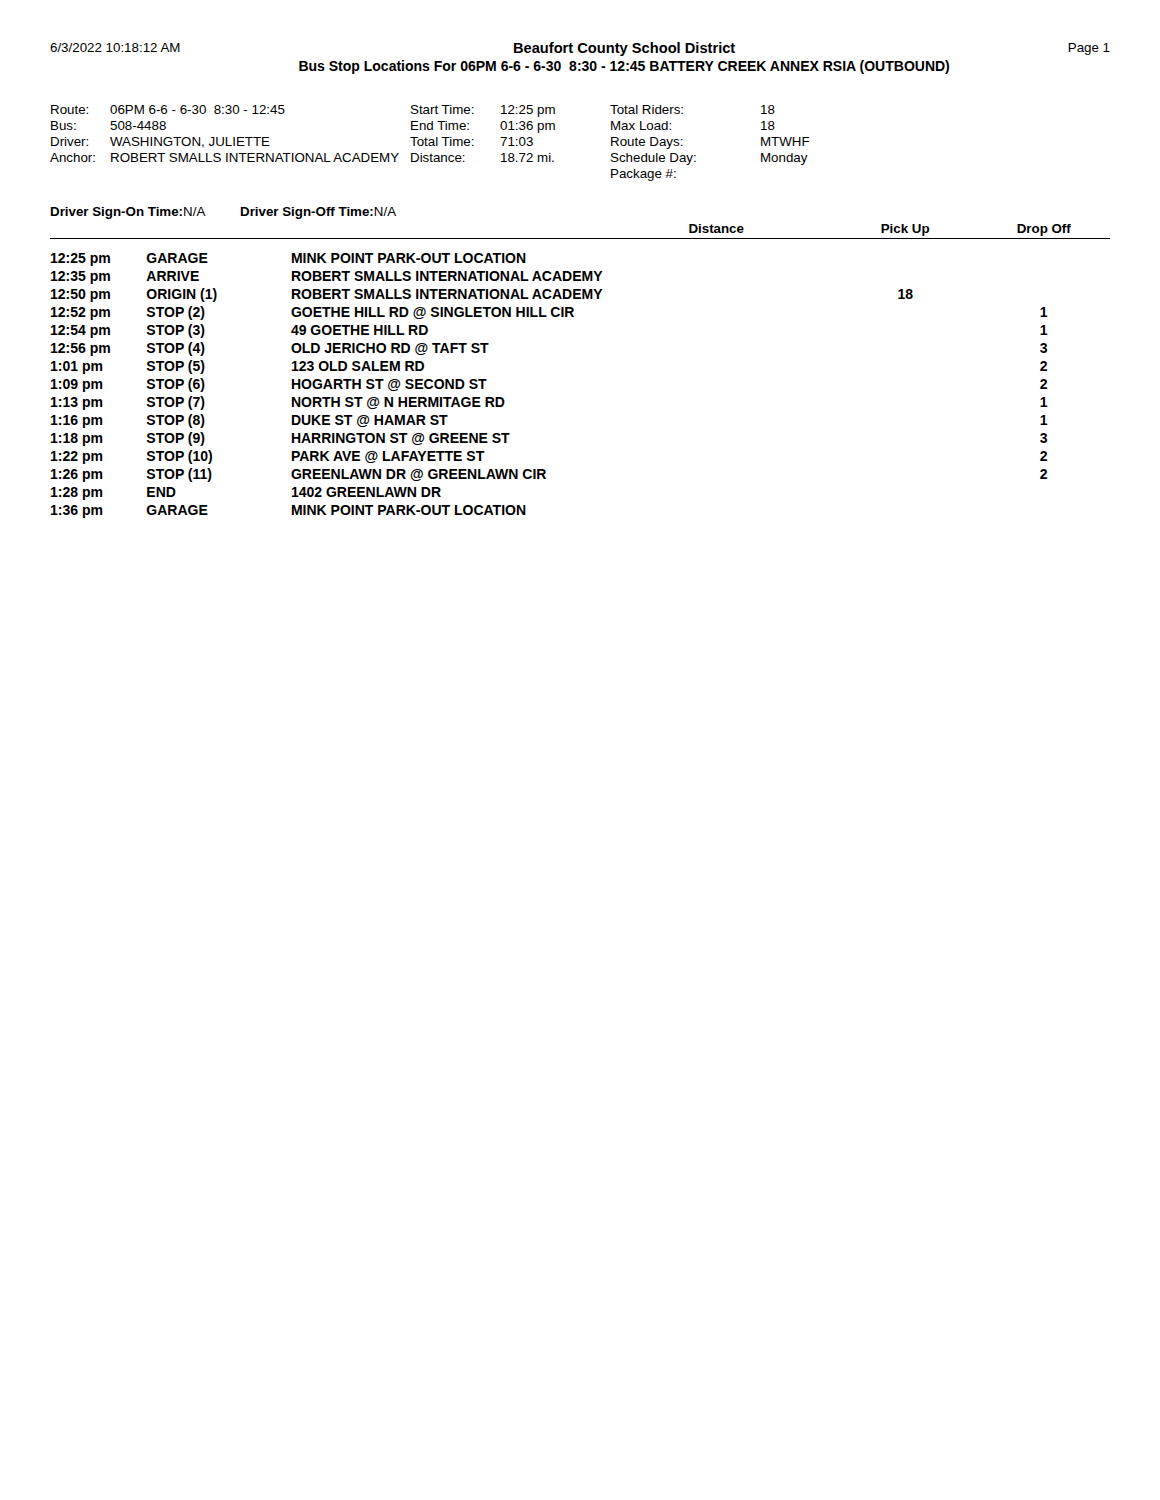6/3/2022 10:18:12 AM
Beaufort County School District
Bus Stop Locations For 06PM 6-6 - 6-30 8:30 - 12:45 BATTERY CREEK ANNEX RSIA (OUTBOUND)
Page 1
| Route: | 06PM 6-6 - 6-30 8:30 - 12:45 | Start Time: | 12:25 pm | Total Riders: | 18 |
| Bus: | 508-4488 | End Time: | 01:36 pm | Max Load: | 18 |
| Driver: | WASHINGTON, JULIETTE | Total Time: | 71:03 | Route Days: | MTWHF |
| Anchor: | ROBERT SMALLS INTERNATIONAL ACADEMY | Distance: | 18.72 mi. | Schedule Day: | Monday |
| | Package #: | |
| Driver Sign-On Time: N/A | Driver Sign-Off Time: N/A | |
| | | | Distance | Pick Up | Drop Off |
| 12:25 pm | GARAGE | MINK POINT PARK-OUT LOCATION | | | |
| 12:35 pm | ARRIVE | ROBERT SMALLS INTERNATIONAL ACADEMY | | | |
| 12:50 pm | ORIGIN (1) | ROBERT SMALLS INTERNATIONAL ACADEMY | | 18 | |
| 12:52 pm | STOP (2) | GOETHE HILL RD @ SINGLETON HILL CIR | | | 1 |
| 12:54 pm | STOP (3) | 49 GOETHE HILL RD | | | 1 |
| 12:56 pm | STOP (4) | OLD JERICHO RD @ TAFT ST | | | 3 |
| 1:01 pm | STOP (5) | 123 OLD SALEM RD | | | 2 |
| 1:09 pm | STOP (6) | HOGARTH ST @ SECOND ST | | | 2 |
| 1:13 pm | STOP (7) | NORTH ST @ N HERMITAGE RD | | | 1 |
| 1:16 pm | STOP (8) | DUKE ST @ HAMAR ST | | | 1 |
| 1:18 pm | STOP (9) | HARRINGTON ST @ GREENE ST | | | 3 |
| 1:22 pm | STOP (10) | PARK AVE @ LAFAYETTE ST | | | 2 |
| 1:26 pm | STOP (11) | GREENLAWN DR @ GREENLAWN CIR | | | 2 |
| 1:28 pm | END | 1402 GREENLAWN DR | | | |
| 1:36 pm | GARAGE | MINK POINT PARK-OUT LOCATION | | | |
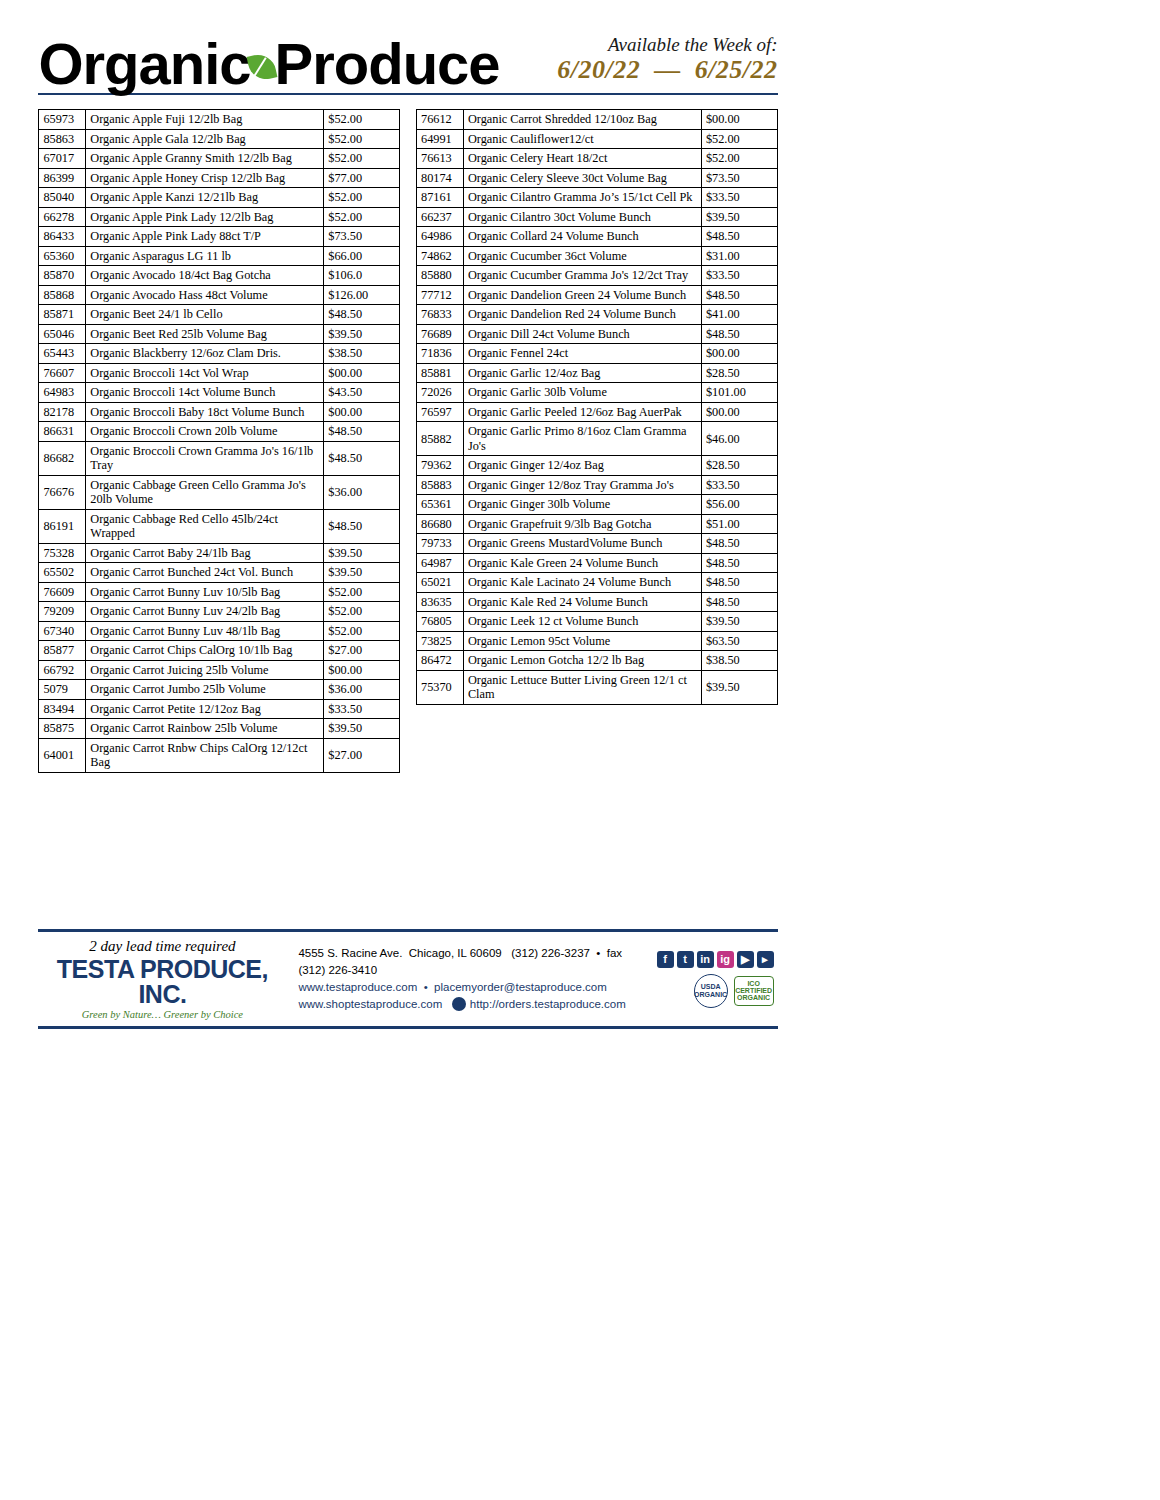Organic Produce
Available the Week of:
6/20/22 — 6/25/22
| 65973 | Organic Apple Fuji 12/2lb Bag | $52.00 |
| 85863 | Organic Apple Gala 12/2lb Bag | $52.00 |
| 67017 | Organic Apple Granny Smith 12/2lb Bag | $52.00 |
| 86399 | Organic Apple Honey Crisp 12/2lb Bag | $77.00 |
| 85040 | Organic Apple Kanzi 12/21lb Bag | $52.00 |
| 66278 | Organic Apple Pink Lady 12/2lb Bag | $52.00 |
| 86433 | Organic Apple Pink Lady 88ct T/P | $73.50 |
| 65360 | Organic Asparagus LG 11 lb | $66.00 |
| 85870 | Organic Avocado 18/4ct Bag Gotcha | $106.0 |
| 85868 | Organic Avocado Hass 48ct Volume | $126.00 |
| 85871 | Organic Beet 24/1 lb Cello | $48.50 |
| 65046 | Organic Beet Red 25lb Volume Bag | $39.50 |
| 65443 | Organic Blackberry 12/6oz Clam Dris. | $38.50 |
| 76607 | Organic Broccoli 14ct Vol Wrap | $00.00 |
| 64983 | Organic Broccoli 14ct Volume Bunch | $43.50 |
| 82178 | Organic Broccoli Baby 18ct Volume Bunch | $00.00 |
| 86631 | Organic Broccoli Crown 20lb Volume | $48.50 |
| 86682 | Organic Broccoli Crown Gramma Jo's 16/1lb Tray | $48.50 |
| 76676 | Organic Cabbage Green Cello Gramma Jo's 20lb Volume | $36.00 |
| 86191 | Organic Cabbage Red Cello 45lb/24ct Wrapped | $48.50 |
| 75328 | Organic Carrot Baby 24/1lb Bag | $39.50 |
| 65502 | Organic Carrot Bunched 24ct Vol. Bunch | $39.50 |
| 76609 | Organic Carrot Bunny Luv 10/5lb Bag | $52.00 |
| 79209 | Organic Carrot Bunny Luv 24/2lb Bag | $52.00 |
| 67340 | Organic Carrot Bunny Luv 48/1lb Bag | $52.00 |
| 85877 | Organic Carrot Chips CalOrg 10/1lb Bag | $27.00 |
| 66792 | Organic Carrot Juicing 25lb Volume | $00.00 |
| 5079 | Organic Carrot Jumbo 25lb Volume | $36.00 |
| 83494 | Organic Carrot Petite 12/12oz Bag | $33.50 |
| 85875 | Organic Carrot Rainbow 25lb Volume | $39.50 |
| 64001 | Organic Carrot Rnbw Chips CalOrg 12/12ct Bag | $27.00 |
| 76612 | Organic Carrot Shredded 12/10oz Bag | $00.00 |
| 64991 | Organic Cauliflower12/ct | $52.00 |
| 76613 | Organic Celery Heart 18/2ct | $52.00 |
| 80174 | Organic Celery Sleeve 30ct Volume Bag | $73.50 |
| 87161 | Organic Cilantro Gramma Jo’s 15/1ct Cell Pk | $33.50 |
| 66237 | Organic Cilantro 30ct Volume Bunch | $39.50 |
| 64986 | Organic Collard 24 Volume Bunch | $48.50 |
| 74862 | Organic Cucumber 36ct Volume | $31.00 |
| 85880 | Organic Cucumber Gramma Jo's 12/2ct Tray | $33.50 |
| 77712 | Organic Dandelion Green 24 Volume Bunch | $48.50 |
| 76833 | Organic Dandelion Red 24 Volume Bunch | $41.00 |
| 76689 | Organic Dill 24ct Volume Bunch | $48.50 |
| 71836 | Organic Fennel 24ct | $00.00 |
| 85881 | Organic Garlic 12/4oz Bag | $28.50 |
| 72026 | Organic Garlic 30lb Volume | $101.00 |
| 76597 | Organic Garlic Peeled 12/6oz Bag AuerPak | $00.00 |
| 85882 | Organic Garlic Primo 8/16oz Clam Gramma Jo's | $46.00 |
| 79362 | Organic Ginger 12/4oz Bag | $28.50 |
| 85883 | Organic Ginger 12/8oz Tray Gramma Jo's | $33.50 |
| 65361 | Organic Ginger 30lb Volume | $56.00 |
| 86680 | Organic Grapefruit 9/3lb Bag Gotcha | $51.00 |
| 79733 | Organic Greens MustardVolume Bunch | $48.50 |
| 64987 | Organic Kale Green 24 Volume Bunch | $48.50 |
| 65021 | Organic Kale Lacinato 24 Volume Bunch | $48.50 |
| 83635 | Organic Kale Red 24 Volume Bunch | $48.50 |
| 76805 | Organic Leek 12 ct Volume Bunch | $39.50 |
| 73825 | Organic Lemon 95ct Volume | $63.50 |
| 86472 | Organic Lemon Gotcha 12/2 lb Bag | $38.50 |
| 75370 | Organic Lettuce Butter Living Green 12/1 ct Clam | $39.50 |
2 day lead time required
TESTA PRODUCE, INC.
Green by Nature… Greener by Choice
4555 S. Racine Ave. Chicago, IL 60609 (312) 226-3237 • fax (312) 226-3410
www.testaproduce.com • placemyorder@testaproduce.com
www.shoptestaproduce.com http://orders.testaproduce.com
ftin ig▶▸
USDA
ORGANIC
ICO
CERTIFIED ORGANIC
========================
_Your objective:_ Each line of the material that has the word "Gotcha" belongs in the answer.

_Reply to the exercise:_
| 85870 | Organic Avocado 18/4ct Bag Gotcha | $106.0 |
| 86680 | Organic Grapefruit 9/3lb Bag Gotcha | $51.00 |
| 86472 | Organic Lemon Gotcha 12/2 lb Bag | $38.50 |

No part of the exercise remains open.